George Will writes what I have long thought, but alas, haven't blogged about until now, namely that the 17th amendment to the US Constitution should be repealed. Will's context is a proposal by left-wing Sen. Russ Feingold to commit "vandalism against the Constitution" by amending the amendment so that all senators must be elected, including those (a la Roland Burris) filling a vacated seat between elections.
Senators were originally mandated by the Constitution to be "chosen by the Legislature" of the states (Art. 1, Sec. 3). The 17th amendment required US senators to be elected by the voters of a state rather than selected by the legislators of the state. However, the amendment left the selection of replacement senators up to the states. Now Feingold wants to take that away, too. Will explains:
[G]rounding the Senate in state legislatures served the structure of federalism. Giving the states an important role in determining the composition of the federal government gave the states power to resist what has happened since 1913 -- the progressive (in two senses) reduction of the states to administrative extensions of the federal government.
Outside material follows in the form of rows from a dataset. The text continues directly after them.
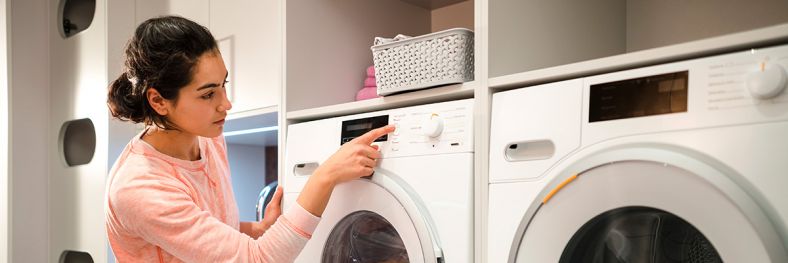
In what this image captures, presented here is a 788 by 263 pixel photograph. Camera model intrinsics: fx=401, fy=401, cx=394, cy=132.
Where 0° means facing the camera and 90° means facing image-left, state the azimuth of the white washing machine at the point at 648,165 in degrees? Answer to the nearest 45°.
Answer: approximately 45°

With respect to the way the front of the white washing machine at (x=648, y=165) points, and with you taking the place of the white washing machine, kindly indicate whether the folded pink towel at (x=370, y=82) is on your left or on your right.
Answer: on your right

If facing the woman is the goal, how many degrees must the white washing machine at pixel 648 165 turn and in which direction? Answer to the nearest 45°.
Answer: approximately 45° to its right

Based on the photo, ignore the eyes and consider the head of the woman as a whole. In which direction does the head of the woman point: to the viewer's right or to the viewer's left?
to the viewer's right

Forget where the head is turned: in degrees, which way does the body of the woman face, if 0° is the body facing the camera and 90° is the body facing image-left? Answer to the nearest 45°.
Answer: approximately 315°

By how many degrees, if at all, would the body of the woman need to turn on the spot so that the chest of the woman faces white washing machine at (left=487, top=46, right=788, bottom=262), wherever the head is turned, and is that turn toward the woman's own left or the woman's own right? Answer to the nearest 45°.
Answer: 0° — they already face it

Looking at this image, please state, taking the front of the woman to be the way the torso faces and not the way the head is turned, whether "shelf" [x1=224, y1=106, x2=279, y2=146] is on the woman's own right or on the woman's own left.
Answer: on the woman's own left
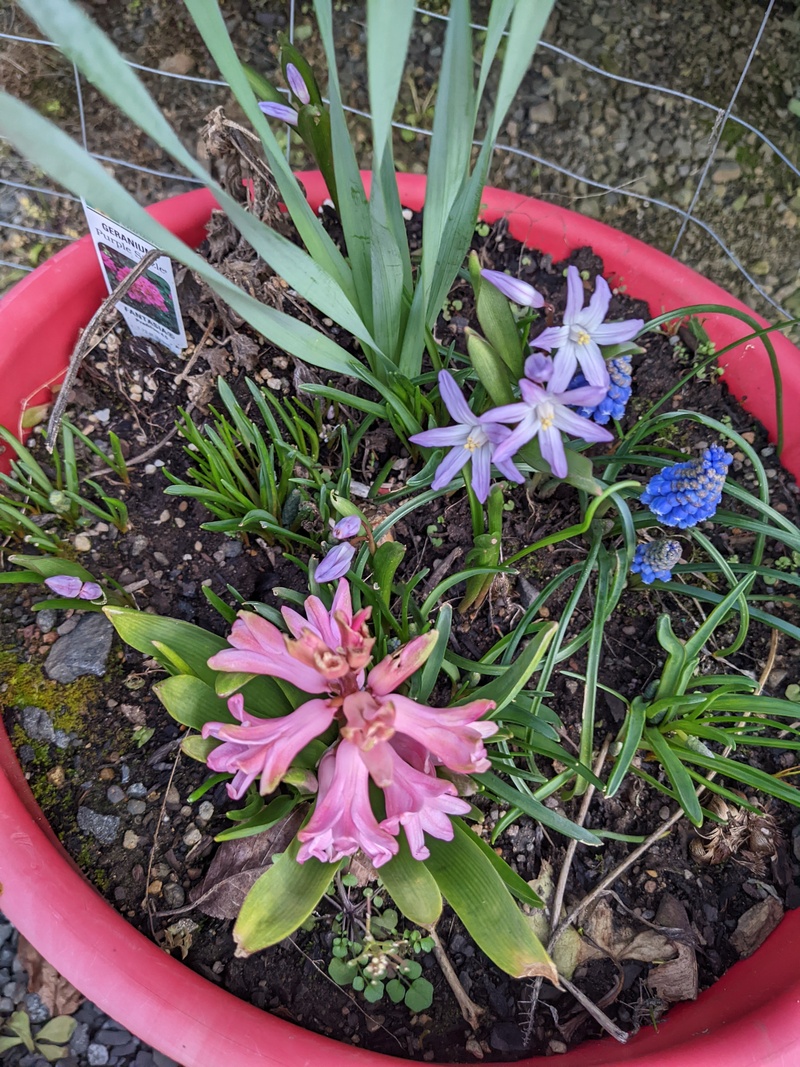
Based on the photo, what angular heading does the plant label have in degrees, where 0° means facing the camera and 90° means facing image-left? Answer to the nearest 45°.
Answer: approximately 0°

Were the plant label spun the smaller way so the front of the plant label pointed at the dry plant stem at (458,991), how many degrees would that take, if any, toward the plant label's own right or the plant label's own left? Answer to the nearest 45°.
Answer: approximately 45° to the plant label's own left
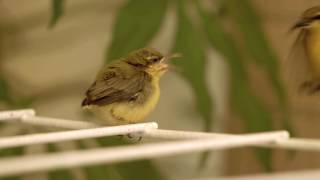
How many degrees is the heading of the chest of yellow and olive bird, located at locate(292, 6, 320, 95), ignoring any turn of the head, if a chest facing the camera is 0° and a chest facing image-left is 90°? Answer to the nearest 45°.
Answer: approximately 90°

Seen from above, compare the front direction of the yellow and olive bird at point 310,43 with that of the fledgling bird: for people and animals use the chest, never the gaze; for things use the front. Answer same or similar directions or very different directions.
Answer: very different directions

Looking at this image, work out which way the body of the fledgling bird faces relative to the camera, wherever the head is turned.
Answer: to the viewer's right

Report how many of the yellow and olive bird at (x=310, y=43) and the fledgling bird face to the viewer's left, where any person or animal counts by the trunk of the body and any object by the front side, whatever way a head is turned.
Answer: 1

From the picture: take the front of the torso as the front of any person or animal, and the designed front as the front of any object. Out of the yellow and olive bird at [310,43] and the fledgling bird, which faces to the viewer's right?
the fledgling bird
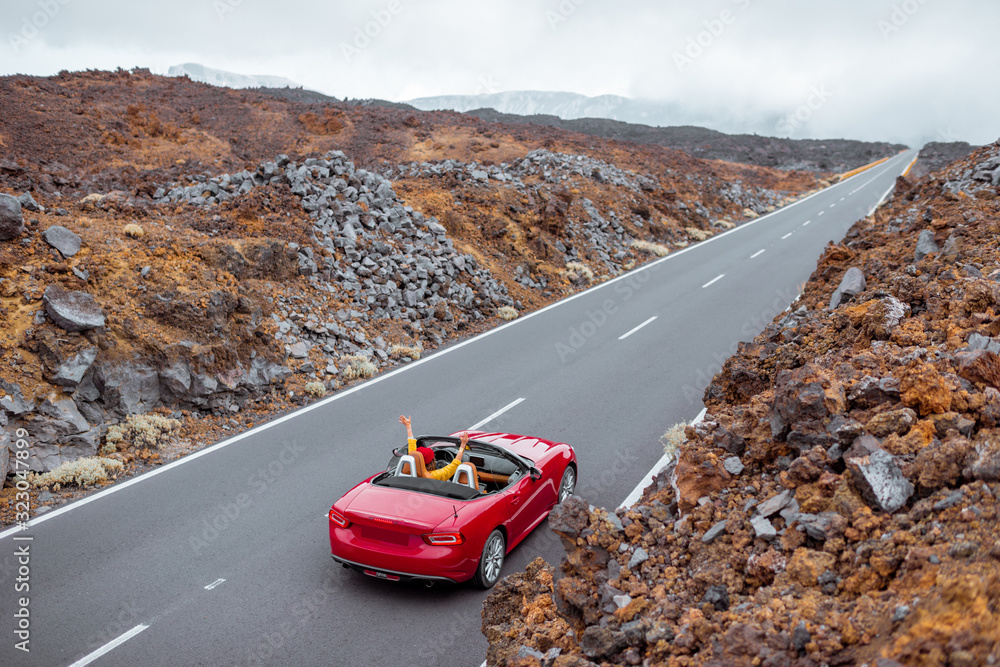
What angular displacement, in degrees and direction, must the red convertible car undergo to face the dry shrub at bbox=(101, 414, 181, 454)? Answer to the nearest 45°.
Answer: approximately 90° to its left

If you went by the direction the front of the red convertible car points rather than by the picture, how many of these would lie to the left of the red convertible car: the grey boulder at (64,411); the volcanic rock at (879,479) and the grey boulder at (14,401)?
2

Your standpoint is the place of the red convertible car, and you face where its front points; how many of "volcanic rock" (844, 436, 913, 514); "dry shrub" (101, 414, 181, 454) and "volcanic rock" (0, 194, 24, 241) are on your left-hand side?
2

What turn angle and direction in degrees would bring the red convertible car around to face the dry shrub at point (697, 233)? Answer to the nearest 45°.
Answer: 0° — it already faces it

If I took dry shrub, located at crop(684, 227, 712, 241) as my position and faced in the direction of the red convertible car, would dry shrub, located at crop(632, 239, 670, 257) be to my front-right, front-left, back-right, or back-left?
front-right

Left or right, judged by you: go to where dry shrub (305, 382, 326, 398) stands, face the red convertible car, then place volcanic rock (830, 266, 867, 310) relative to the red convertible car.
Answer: left

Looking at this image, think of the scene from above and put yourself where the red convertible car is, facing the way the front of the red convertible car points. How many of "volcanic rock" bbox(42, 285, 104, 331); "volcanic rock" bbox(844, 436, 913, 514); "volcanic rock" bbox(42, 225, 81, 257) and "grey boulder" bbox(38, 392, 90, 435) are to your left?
3

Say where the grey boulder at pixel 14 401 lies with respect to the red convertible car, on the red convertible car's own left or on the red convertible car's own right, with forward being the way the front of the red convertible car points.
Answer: on the red convertible car's own left

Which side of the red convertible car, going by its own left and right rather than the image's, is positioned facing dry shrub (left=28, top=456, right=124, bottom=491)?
left

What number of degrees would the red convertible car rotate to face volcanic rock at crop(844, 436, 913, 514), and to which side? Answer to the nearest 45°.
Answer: approximately 90° to its right

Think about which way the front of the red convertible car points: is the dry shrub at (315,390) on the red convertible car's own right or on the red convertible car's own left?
on the red convertible car's own left

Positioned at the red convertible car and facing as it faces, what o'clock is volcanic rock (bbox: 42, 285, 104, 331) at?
The volcanic rock is roughly at 9 o'clock from the red convertible car.

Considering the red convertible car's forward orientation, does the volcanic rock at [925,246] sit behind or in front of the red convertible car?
in front

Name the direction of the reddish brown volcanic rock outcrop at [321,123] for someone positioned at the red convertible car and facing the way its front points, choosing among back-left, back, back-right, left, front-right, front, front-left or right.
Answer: front-left

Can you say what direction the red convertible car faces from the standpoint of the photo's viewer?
facing away from the viewer and to the right of the viewer

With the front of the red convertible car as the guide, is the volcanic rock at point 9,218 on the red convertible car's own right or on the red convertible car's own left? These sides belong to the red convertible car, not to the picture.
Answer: on the red convertible car's own left

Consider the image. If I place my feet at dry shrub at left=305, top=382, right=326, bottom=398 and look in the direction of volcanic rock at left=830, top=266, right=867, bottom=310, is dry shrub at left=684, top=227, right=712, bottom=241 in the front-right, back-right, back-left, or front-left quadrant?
front-left

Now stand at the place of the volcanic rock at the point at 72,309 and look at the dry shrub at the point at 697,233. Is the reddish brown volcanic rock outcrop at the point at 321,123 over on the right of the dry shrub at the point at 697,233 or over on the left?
left

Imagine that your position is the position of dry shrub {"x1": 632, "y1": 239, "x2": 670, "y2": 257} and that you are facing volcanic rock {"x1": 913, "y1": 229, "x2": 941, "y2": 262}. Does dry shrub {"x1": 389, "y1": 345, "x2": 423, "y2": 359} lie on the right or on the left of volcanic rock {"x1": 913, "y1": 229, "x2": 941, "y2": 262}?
right

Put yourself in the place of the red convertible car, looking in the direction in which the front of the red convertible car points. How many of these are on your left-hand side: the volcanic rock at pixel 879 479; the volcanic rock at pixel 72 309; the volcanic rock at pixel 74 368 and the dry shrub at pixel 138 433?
3

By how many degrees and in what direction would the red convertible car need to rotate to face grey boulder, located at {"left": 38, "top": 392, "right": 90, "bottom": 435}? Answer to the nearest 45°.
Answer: approximately 90° to its left
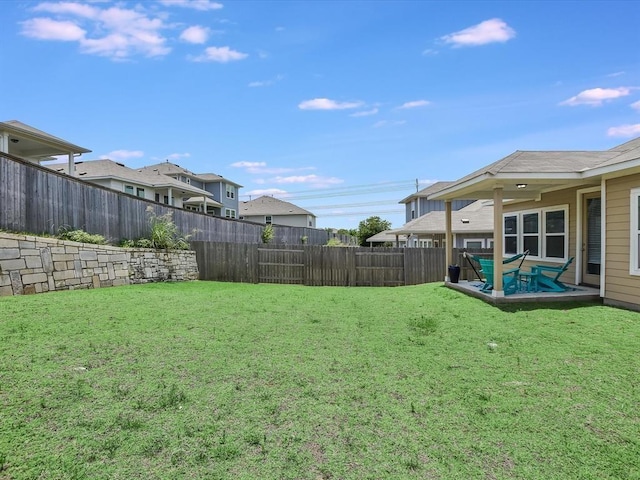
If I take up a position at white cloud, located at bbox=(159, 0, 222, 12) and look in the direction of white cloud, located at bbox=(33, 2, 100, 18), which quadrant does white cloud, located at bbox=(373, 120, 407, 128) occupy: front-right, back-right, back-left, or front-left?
back-right

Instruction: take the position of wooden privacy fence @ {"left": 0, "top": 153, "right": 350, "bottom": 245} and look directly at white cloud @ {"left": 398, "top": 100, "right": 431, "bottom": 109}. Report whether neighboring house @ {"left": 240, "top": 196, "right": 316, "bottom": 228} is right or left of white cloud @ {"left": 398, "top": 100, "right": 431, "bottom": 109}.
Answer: left

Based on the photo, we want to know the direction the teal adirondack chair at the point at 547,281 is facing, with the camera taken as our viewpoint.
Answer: facing to the left of the viewer

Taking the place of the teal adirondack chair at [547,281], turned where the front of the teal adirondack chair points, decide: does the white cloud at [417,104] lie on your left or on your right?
on your right
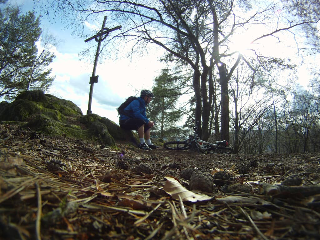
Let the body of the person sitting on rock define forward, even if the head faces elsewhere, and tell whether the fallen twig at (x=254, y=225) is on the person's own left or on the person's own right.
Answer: on the person's own right

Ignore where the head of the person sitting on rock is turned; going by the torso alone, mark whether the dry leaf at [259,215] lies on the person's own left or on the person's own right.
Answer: on the person's own right

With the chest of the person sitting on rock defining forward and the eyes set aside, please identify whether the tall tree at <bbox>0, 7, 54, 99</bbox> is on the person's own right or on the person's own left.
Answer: on the person's own left

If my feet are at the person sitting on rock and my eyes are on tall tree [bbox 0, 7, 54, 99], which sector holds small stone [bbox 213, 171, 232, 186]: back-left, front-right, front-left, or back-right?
back-left

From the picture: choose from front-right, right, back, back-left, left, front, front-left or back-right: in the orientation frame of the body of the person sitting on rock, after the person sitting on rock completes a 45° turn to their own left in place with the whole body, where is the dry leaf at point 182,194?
back-right

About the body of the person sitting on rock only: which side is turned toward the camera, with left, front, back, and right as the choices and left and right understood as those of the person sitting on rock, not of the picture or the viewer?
right

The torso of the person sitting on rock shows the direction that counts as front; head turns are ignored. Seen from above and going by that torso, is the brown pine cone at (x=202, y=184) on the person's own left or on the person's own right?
on the person's own right

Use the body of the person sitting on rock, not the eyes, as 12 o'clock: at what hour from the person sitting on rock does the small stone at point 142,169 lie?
The small stone is roughly at 3 o'clock from the person sitting on rock.

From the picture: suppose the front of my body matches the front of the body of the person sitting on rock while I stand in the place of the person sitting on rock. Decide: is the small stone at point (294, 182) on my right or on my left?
on my right
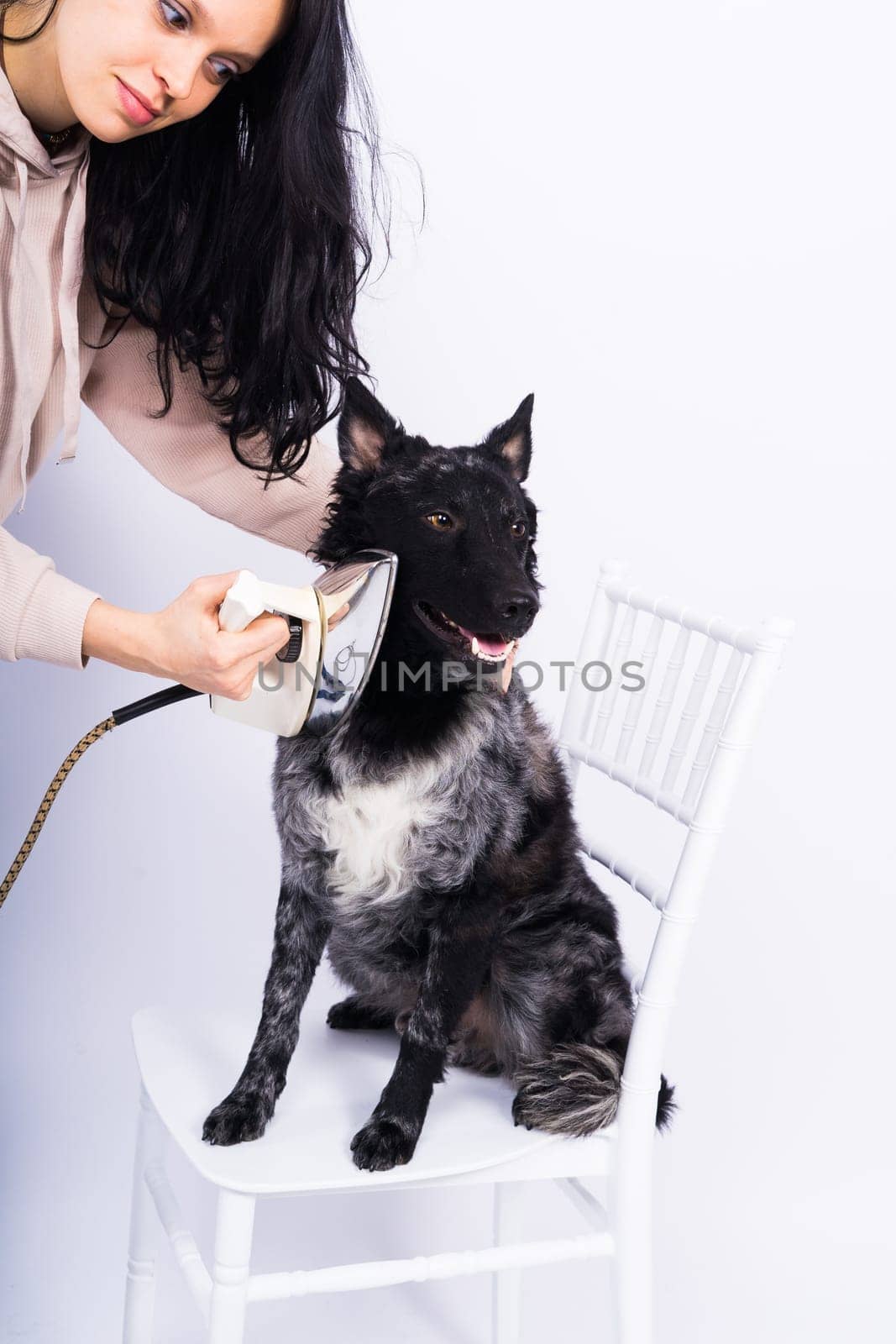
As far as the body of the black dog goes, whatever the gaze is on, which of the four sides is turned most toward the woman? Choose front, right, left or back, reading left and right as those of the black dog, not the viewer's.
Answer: right

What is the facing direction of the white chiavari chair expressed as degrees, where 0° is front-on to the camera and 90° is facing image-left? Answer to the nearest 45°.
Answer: approximately 45°

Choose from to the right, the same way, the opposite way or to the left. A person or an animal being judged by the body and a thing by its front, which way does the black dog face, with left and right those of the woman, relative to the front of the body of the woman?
to the right

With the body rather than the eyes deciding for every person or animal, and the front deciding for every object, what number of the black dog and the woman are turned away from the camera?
0

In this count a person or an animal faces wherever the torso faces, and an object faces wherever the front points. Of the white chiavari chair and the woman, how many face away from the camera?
0

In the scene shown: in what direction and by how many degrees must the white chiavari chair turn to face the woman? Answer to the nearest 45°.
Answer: approximately 90° to its right

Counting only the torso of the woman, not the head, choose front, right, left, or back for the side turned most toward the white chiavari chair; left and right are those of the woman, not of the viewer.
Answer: front

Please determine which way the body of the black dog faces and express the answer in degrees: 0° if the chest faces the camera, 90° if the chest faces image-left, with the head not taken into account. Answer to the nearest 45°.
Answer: approximately 45°

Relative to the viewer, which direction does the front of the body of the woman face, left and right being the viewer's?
facing the viewer and to the right of the viewer

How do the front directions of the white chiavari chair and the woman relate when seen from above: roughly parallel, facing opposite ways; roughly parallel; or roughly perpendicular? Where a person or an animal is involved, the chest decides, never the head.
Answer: roughly perpendicular
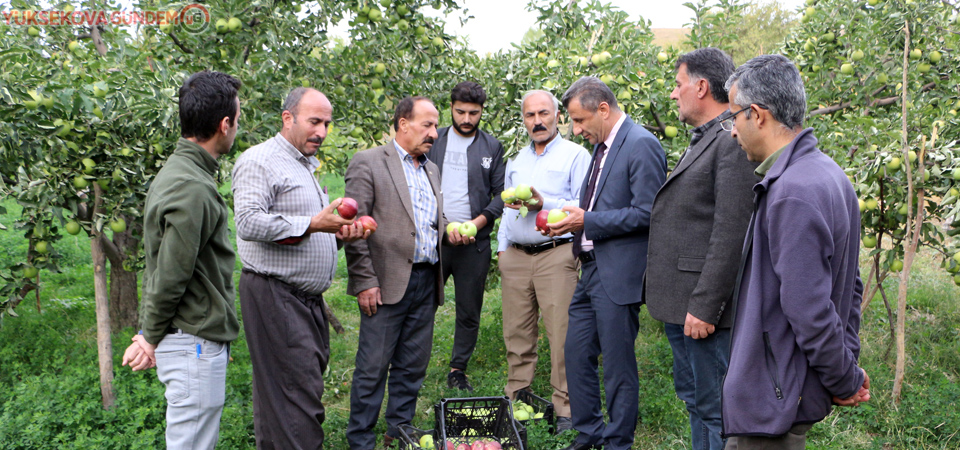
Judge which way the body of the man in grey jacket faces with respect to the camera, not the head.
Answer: to the viewer's left

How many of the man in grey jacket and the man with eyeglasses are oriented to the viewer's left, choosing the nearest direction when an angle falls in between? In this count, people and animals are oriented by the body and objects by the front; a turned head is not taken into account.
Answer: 2

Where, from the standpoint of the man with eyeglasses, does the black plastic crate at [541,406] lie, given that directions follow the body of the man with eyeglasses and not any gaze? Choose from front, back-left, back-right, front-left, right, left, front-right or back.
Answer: front-right

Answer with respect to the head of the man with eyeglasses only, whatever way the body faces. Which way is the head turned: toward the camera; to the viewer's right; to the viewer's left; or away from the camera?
to the viewer's left

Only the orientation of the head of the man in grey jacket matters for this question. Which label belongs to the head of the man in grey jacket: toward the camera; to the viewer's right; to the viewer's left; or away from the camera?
to the viewer's left

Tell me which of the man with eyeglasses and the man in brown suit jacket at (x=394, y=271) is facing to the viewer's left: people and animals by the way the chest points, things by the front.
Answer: the man with eyeglasses

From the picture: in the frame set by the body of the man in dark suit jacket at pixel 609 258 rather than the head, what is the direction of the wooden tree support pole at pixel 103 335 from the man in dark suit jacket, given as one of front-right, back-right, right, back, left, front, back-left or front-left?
front-right

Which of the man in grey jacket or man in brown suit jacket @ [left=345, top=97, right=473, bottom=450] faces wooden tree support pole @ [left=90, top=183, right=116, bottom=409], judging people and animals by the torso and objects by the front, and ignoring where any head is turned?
the man in grey jacket

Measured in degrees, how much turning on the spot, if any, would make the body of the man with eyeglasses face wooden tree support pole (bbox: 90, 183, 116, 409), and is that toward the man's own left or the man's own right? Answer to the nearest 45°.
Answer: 0° — they already face it

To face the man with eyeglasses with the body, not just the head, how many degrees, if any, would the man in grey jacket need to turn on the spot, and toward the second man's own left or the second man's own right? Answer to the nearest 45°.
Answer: approximately 90° to the second man's own left

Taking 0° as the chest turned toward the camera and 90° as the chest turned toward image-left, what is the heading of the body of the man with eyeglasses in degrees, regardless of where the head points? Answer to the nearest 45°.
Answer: approximately 90°

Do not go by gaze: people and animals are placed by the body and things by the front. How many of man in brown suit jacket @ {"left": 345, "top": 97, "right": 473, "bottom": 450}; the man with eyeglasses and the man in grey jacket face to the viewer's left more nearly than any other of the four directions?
2

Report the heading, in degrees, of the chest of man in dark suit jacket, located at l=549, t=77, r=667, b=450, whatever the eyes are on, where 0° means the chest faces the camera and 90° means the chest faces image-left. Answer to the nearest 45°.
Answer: approximately 45°
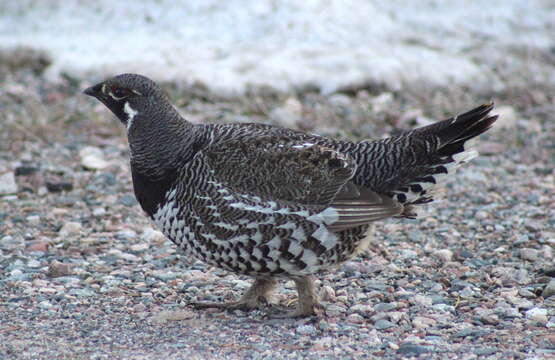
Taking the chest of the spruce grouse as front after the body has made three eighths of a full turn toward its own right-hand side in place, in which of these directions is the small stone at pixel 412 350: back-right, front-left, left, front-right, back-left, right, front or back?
right

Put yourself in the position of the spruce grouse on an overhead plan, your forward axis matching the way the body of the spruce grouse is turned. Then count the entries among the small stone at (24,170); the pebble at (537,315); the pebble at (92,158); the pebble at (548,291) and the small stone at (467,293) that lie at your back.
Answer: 3

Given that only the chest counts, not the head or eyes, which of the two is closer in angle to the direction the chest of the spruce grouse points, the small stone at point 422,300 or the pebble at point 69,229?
the pebble

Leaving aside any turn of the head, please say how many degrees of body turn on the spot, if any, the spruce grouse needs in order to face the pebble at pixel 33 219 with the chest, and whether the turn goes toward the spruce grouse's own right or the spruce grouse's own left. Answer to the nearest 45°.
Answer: approximately 45° to the spruce grouse's own right

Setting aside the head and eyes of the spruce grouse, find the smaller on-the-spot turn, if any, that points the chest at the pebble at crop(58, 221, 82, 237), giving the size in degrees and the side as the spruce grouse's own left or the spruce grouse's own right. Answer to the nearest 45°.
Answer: approximately 45° to the spruce grouse's own right

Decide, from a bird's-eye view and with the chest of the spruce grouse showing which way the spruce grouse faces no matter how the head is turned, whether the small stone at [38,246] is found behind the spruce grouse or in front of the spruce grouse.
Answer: in front

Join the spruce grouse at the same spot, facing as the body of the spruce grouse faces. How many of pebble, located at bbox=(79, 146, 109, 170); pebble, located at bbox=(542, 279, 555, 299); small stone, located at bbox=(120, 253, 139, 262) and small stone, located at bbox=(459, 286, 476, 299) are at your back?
2

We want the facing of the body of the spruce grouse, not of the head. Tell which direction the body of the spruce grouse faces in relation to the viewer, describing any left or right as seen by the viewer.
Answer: facing to the left of the viewer

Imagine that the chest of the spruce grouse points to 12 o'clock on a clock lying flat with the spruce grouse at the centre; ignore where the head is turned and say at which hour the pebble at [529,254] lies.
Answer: The pebble is roughly at 5 o'clock from the spruce grouse.

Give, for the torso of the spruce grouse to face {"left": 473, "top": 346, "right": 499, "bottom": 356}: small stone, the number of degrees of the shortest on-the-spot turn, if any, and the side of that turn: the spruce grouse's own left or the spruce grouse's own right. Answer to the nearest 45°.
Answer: approximately 135° to the spruce grouse's own left

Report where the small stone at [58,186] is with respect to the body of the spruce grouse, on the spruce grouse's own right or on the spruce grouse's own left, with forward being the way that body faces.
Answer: on the spruce grouse's own right

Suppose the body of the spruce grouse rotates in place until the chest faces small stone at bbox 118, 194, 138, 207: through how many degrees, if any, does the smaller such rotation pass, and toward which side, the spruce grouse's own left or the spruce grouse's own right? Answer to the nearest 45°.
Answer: approximately 45° to the spruce grouse's own right

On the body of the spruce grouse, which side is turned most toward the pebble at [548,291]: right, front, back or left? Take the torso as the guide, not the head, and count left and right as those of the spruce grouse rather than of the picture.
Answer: back

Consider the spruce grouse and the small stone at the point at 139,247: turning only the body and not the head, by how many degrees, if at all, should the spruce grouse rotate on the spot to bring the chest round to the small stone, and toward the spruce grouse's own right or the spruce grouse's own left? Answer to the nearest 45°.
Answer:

Severing senators from state legislatures, which could monitor and even instruct them, made them more susceptible to influence by nationally organized interest groups based in Washington. Many of those groups, who preferred one-stop shopping in Washington to currying favors in all the state capitals, campaigned for the 17th Amendment. So did urban political machines, which were then organizing an uninformed electorate swollen by immigrants. Alliances between such interests and senators led to a lengthening of the senators' tenures.
The Framers gave the three political components of the federal government (the House, Senate and presidency) different electors (the people, the state legislatures and the electoral college as originally intended) to reinforce the principle of separation of powers, by which government is checked and balanced.
Since that bellwether year of 1913, separation of powers has given steadily away to a unification of power in Washington.
The 17th amendment was a terrible mistake, but not the only one encompassed in Constitutional amendments. Its immediate predecessor, the 16th, ratified in only two months before the 17th, has proved disastrous also. It
reads in whole:
Amendment 16 - Status of Income Tax Clarified.
The Congress shall have power to lay and collect taxes on incomes, from whatever source derived, without apportionment among the several States, and without regard to any census or enumeration.
Note that the 16th amendment was titled a "clarification" of the status of income taxation, the reason being that the Constitution's original phrasing was not exactly a model of clarity: "No capitation, or other direct, Tax shall be laid, unless in Proportion to the Census or Enumeration herein before directed to be taken" (Art. 1, Sec. 9). Until 1913, however, it was generally understood, and so ruled by federal courts, that the Congress could not levy taxes directly upon individuals' incomes. It had to levy state governments for tax levied on personal incomes, and then only in proportion to each state's ratio of the total enumerated in the last census.
That the direct federal tax upon individual incomes has been a disaster for the personal freedom of Americans I consider to be pretty much self evident. It led directly to the federal garnishment of wages (employer withholding) and provides a direct source for the insatiable maw of federal appetite.
For after almost 230 years of this experiment, it is entirely apparent that, regardless of which party controls the Congress or the Executive, the federal government is a a ravenous beast that devours money and craps regulations. (Den Beste's Law: "The job of bureaucrats is to regulate, and left to themselves, they will regulate everything they can.") The only way we can retain what few freedoms we have left (see
here and
here) is to starve the beast. That means a tax revolt against our Washington overlords.
There is a sort of tax revolt in incipient stages that has been nicknamed the "
Tea Party USA" movement, but it is just a disorganized, mostly impromptu set of demonstrations by ordinary folks. Which is a good thing, but not the most effective thing. The Congress can always outlast such momentary displays of frustration. What would be more effective? Consider:
When the Congress raises your income-tax rate, you can either pay it or go to jail But what of the Senate's members were chosen by state legislatures? Do you think those senators would pay more attention to a tea party movement going on among the legislators who sent them to D.C. or an unorganized bunch of Joe Dokes who got together on a weekend? Who will ring a Senator's bell more - a few dozen legislators upon whom a Senator's job actually depends, or a few hundred protesting voters whose collective power is pretty much nil?
If the Congress could levy taxes only by working through the states' governments, and the Senate was structurally bound to the states' legislatures, the coercive and punitive nature of taxation would be happily diminished, perhaps vanquished.
The odds of both amendments being repealed are rather remote. If I had to pick one, I'd repeal the 17th and get the Senate working for the states again, rather than itself. That would be a great first step toward starving the federal beast. But both repealing both amendments would, I think, strike a one-two punch on behalf of the people.